[Given data — start]
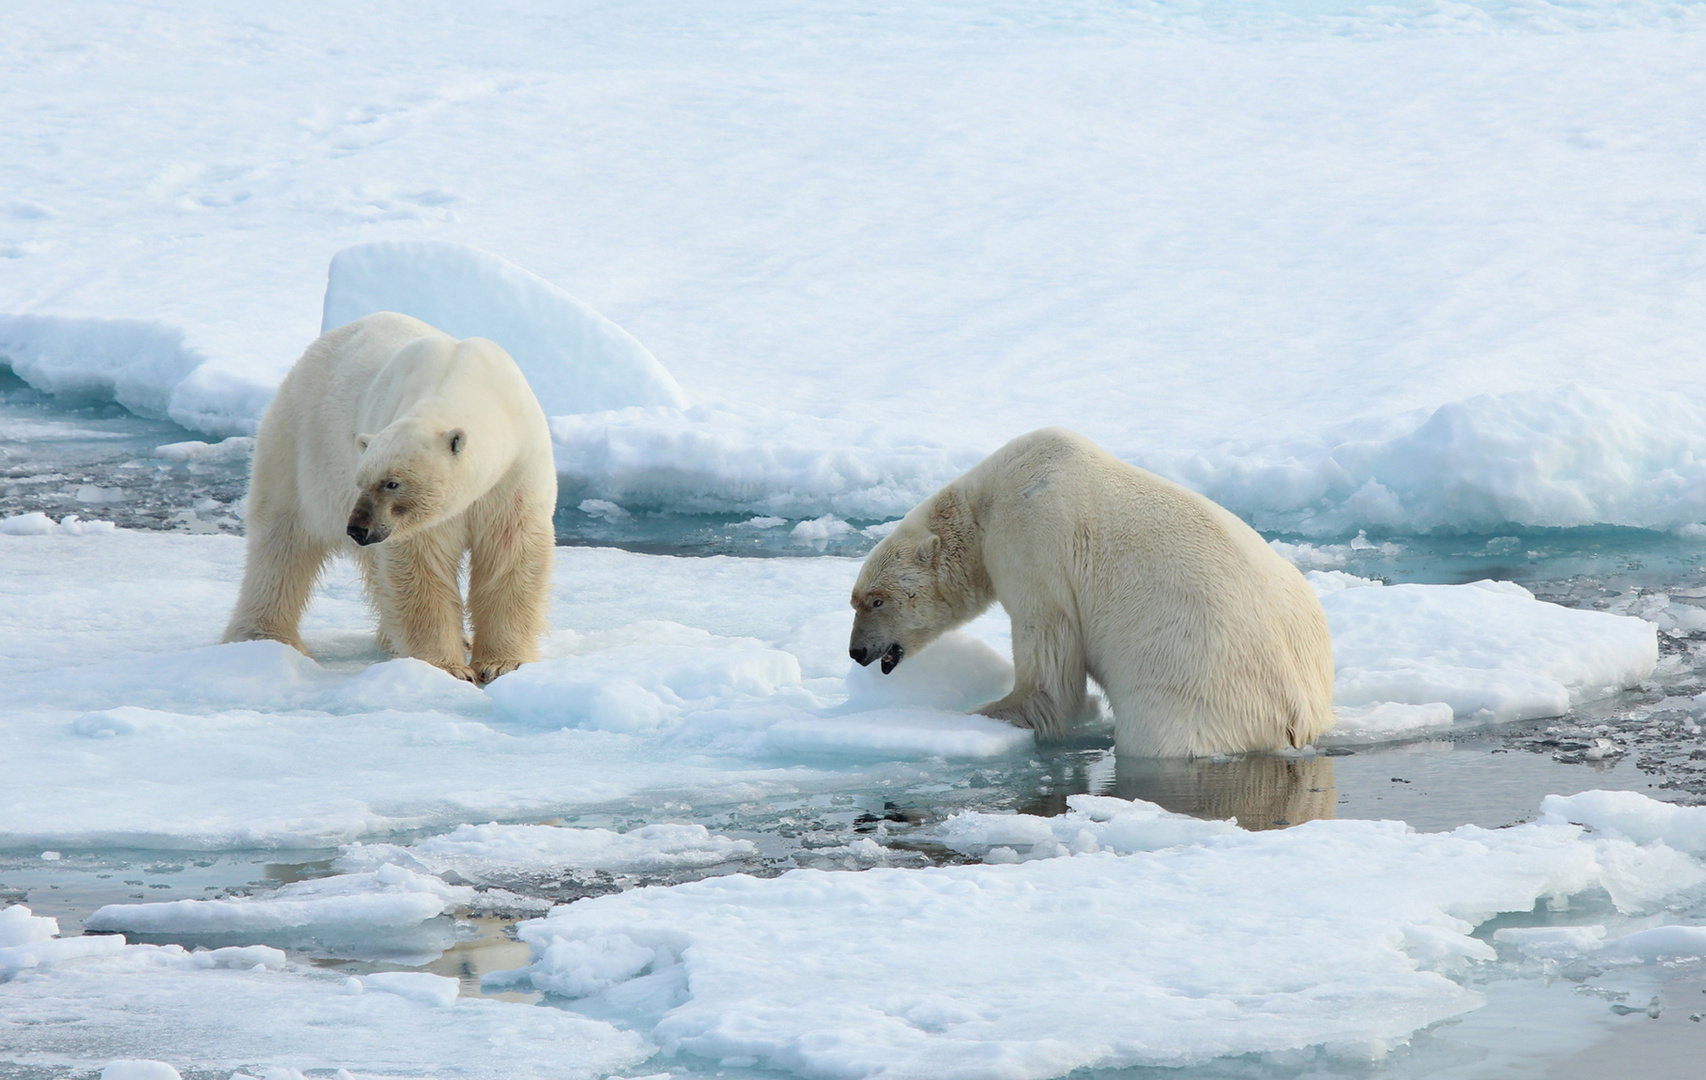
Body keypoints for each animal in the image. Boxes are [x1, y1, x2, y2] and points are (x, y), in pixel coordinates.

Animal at [223, 312, 556, 682]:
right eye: (362, 481)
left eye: (392, 483)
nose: (358, 528)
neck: (466, 378)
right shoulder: (413, 517)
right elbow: (419, 563)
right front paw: (449, 667)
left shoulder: (517, 472)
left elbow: (511, 554)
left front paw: (502, 663)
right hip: (297, 445)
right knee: (281, 542)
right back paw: (264, 636)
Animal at [849, 424, 1330, 754]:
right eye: (854, 600)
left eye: (877, 600)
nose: (857, 652)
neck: (988, 498)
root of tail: (1297, 713)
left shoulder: (1034, 543)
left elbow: (1050, 671)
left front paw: (977, 715)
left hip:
[Given data — finish]
#### Task
Skip the pictures, then retype every line above exactly.

#### Expected output
Body keypoints for each animal in the image. Boxes are [x1, y1, x2, y2] and points are (x, y), in pixel coordinates.

Animal at [223, 312, 556, 682]:
right eye: (362, 481)
left eye: (392, 483)
nose: (358, 528)
neck: (466, 378)
right shoulder: (413, 517)
right elbow: (419, 563)
right front paw: (449, 667)
left shoulder: (517, 472)
left elbow: (511, 554)
left front paw: (502, 663)
right hip: (297, 445)
right knee: (281, 542)
right back paw: (264, 636)
Animal at [849, 424, 1330, 754]:
right eye: (854, 600)
left eye: (877, 600)
nose: (857, 652)
neck: (988, 498)
root of tail: (1297, 713)
left shoulder: (1034, 543)
left elbow: (1050, 671)
left front paw: (977, 715)
left hip:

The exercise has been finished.